駅で電力節減のためエスカレーターの運転を中止しますと書いてあると、私のような老人の障害者はガックリ来ます。

「短い階段は歩いて上がれ」は理解できますが、正直のところわれわれにはつらいです。


福島原発の地元は、大変な迷惑を受けておられます。

首都圏で電力の恩恵に浴している私としては申訳ないというしかありません。

しかし原発がなければ、企業活動は停滞し現在われわれが享受している生活が維持できないのは事実です。

東北復興のための資金を稼ぎ出すために、電力が必要なのは間違いありません。

原発反対だけを呪文のように唱えていて、電力は使いたいという人は無責任です。

そういう人は「明日地震が起きたらどうするか?」と言うでしょう。

私は逆に起らなかったら、その機会損失は誰がかぶるのか、問い返したいと思います。
 
新しく原発をつくることの可否を今どうこう言っているのではありません。作ってしまって、現に運転している原発

の発電コストが火力発電より安いのは間違いありません。たとえ止めても保守管理に莫大な費用がかかるのは間違い

ないはずです。運転して発電できる設備を運転しないのは、最大の無駄ではないでしょうか?

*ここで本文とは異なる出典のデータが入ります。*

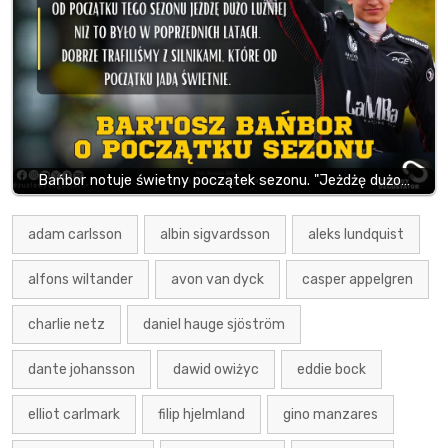
Bańbor notuje świetny początek sezonu. "Jeżdżę dużo…
adam carlsson
albin sigvardsson
aleks lundquist
alfons wiltander
avon van dyck
casper appelgren
charlie netz
daniel hauge sjöström
dante johansson
dawid owiżyc
eddie bock
elliot carlmark
filip hjelmland
gino manzares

稼働できる原発は、福島原発の失敗を教訓にして対策を実施し、一日も早く廻すべきです。


私の持論ですが、世の中に完全なものがあるでしょうか。空を飛んでいる飛行機は、いつ落ちるか判りません。

もちろん航空会社が安全運行に懸命の努力を続けておられるのは承知しています。

しかし絶対墜落しないことを保証しろと言うのは無理です。皆さん落ちないことを信じて搭乗しておられます。

しかし「危ないから絶対に乗らない」と言う知人を私は知っています。私は一度も墜落する飛行機に乗り合わせた

ことがありませんが(当たり前です)、これは運がよかっただけだと思っています。

原発のある各道府県の知事さんは、原発の運転を許可しないと言っておられます。責任を問われないためには、

そういうのが一番安全です。次の選挙で当選するためには、そういわないとまずいと思っておられるでしょう。
 

国は原発を持つことが地域にとって財政的にプラスになるような政策をとらなければなりません。

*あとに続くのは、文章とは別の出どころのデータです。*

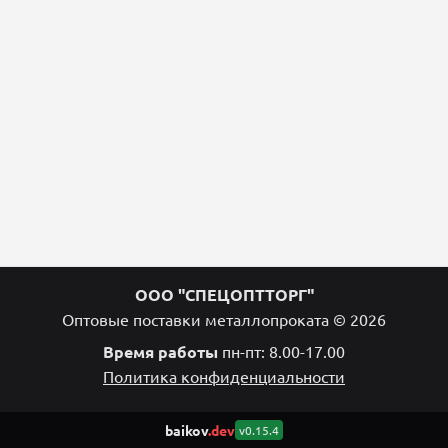
ООО "СПЕЦОПТТОРГ"
Оптовые поставки металлопроката © 2026
Время работы
пн-пт: 8.00-17.00
Политика конфиденциальности
baikov
.dev
v0.15.4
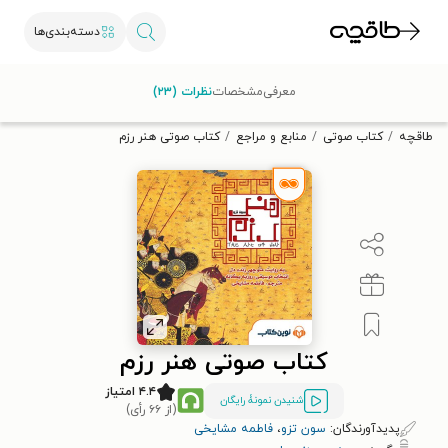
دسته‌بندی‌ها
با کد تخفیف OFF30 اولین کتاب الکترونیکی یا صوتی‌ات را با ۳۰٪
معرفی
مشخصات
نظرات (۲۳)
تخفیف از طاقچه دریافت کن.
طاقچه
کتاب صوتی
منابع و مراجع
کتاب صوتی هنر رزم
کتاب صوتی هنر رزم
۴.۴ امتیاز
شنیدن نمونۀ رایگان
(از ۶۶ رأی)
پدیدآورندگان:
سون تزو
،
فاطمه مشایخی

その結果電力コストが高くなりすぎて産業が海外に流出するとしたら、それはやむを得ないことだと思います。

かつて日本の紡績業は世界最強でした。日米の繊維交渉は常に両国間の最大の問題でした。今となっては歴史の一齣に

なっています。変わることを拒否すれば敗者になることは明らかです。


日本は美しい国です。気候も概して温暖で住みよい国だと思います。

しかし火山国で温泉が沢山ある代りに、いつどこで噴火が起るか判りません。地震・雷・火事・親父という言葉が

あります。親父は脱落しましたが、他は今でも恐怖の的であり続けています。三陸海岸は何度となく津波に襲われて

います。それでもその危険を承知の上で先祖以来住み続けておられる方が、大勢おられます。
 
私は全て折り合いをつけることが必要だと思います。繰り返しになりますが、完全はあり得ません。

原発にも完全に安全であれと要求するのは無理だと思います。


菅首相は浜岡原発の停止を中部電力に要請しました。しかし彼はほとんど独断で、しかも記者会見を開いて停止要請

を発表しました。これは明らかに万一地震が起きて浜岡原発が事故を起こしたときに備えたアリバイ作りです。

幸い命令する権限は首相にはないようです。責任逃れを常に考える首相としては、これは絶好のチャンスでした。

下駄は中部電力に預ける。中部電力が拒否して運転を続けてくれれば、結果は最良です。余りに卑怯な人です。

彼の悪口は言っても無駄なので、この程度にしておきます。

繰り返して申し上げますが、浜岡に限らず全ての原発は福島第一の教訓を生かして緊急対策を行うべきです。

そしてそれが終わったら早急に運転し、産業活動に不安がないようにして貰いたいのです。

石油・石炭の輸入を原発が停止した分の穴埋めができるだけ増やせる保証がどこにあるのですか。

首相は思いつきで得意の軽い発言をしました。彼の目的は首相の給与・待遇を引き続き受けたいだけです。

原発を即時停止すれば、日本は間違いなく滅亡します。皆様のご理解を切に祈るだけです。